• [Work request]
Go through the entries below and pick out every line with "فیلتر".

• [Data for this task]
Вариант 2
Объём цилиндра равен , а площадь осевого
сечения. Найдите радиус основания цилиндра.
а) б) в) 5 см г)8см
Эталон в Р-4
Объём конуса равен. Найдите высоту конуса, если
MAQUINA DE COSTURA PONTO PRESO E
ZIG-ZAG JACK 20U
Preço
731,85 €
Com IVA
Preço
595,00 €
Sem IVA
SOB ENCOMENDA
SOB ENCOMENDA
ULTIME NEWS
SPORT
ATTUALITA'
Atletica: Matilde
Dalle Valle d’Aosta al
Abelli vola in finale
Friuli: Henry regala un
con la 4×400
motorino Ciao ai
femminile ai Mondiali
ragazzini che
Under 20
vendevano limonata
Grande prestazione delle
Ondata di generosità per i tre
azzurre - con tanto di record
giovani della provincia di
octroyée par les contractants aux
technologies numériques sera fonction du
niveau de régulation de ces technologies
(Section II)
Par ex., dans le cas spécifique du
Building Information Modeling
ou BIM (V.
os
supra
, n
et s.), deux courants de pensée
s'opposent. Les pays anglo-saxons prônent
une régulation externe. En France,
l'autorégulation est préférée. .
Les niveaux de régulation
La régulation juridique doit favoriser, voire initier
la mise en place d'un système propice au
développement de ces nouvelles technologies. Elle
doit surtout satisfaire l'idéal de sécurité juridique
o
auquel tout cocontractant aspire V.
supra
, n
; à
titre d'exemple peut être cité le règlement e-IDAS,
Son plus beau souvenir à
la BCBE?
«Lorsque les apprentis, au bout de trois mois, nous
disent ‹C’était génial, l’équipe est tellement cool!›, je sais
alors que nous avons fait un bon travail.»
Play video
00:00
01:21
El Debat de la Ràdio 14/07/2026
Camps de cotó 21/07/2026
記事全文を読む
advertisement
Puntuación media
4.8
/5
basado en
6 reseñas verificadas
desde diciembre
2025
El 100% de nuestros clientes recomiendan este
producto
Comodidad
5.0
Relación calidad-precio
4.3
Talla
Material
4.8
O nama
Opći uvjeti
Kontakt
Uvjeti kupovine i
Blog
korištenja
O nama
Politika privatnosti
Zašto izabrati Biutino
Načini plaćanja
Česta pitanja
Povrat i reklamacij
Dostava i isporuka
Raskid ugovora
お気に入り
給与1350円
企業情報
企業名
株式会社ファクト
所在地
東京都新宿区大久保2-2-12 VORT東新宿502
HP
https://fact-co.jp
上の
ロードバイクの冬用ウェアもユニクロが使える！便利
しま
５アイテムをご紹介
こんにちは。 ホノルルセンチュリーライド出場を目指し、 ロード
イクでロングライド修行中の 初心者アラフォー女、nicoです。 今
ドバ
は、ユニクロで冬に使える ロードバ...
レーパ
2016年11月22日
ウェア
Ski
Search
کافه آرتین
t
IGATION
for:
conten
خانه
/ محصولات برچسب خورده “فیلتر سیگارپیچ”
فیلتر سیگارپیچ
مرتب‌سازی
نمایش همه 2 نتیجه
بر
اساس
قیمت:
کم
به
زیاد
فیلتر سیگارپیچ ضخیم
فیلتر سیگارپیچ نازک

• [Result for this exercise]
/ محصولات برچسب خورده “فیلتر سیگارپیچ”
فیلتر سیگارپیچ
فیلتر سیگارپیچ ضخیم
فیلتر سیگارپیچ نازک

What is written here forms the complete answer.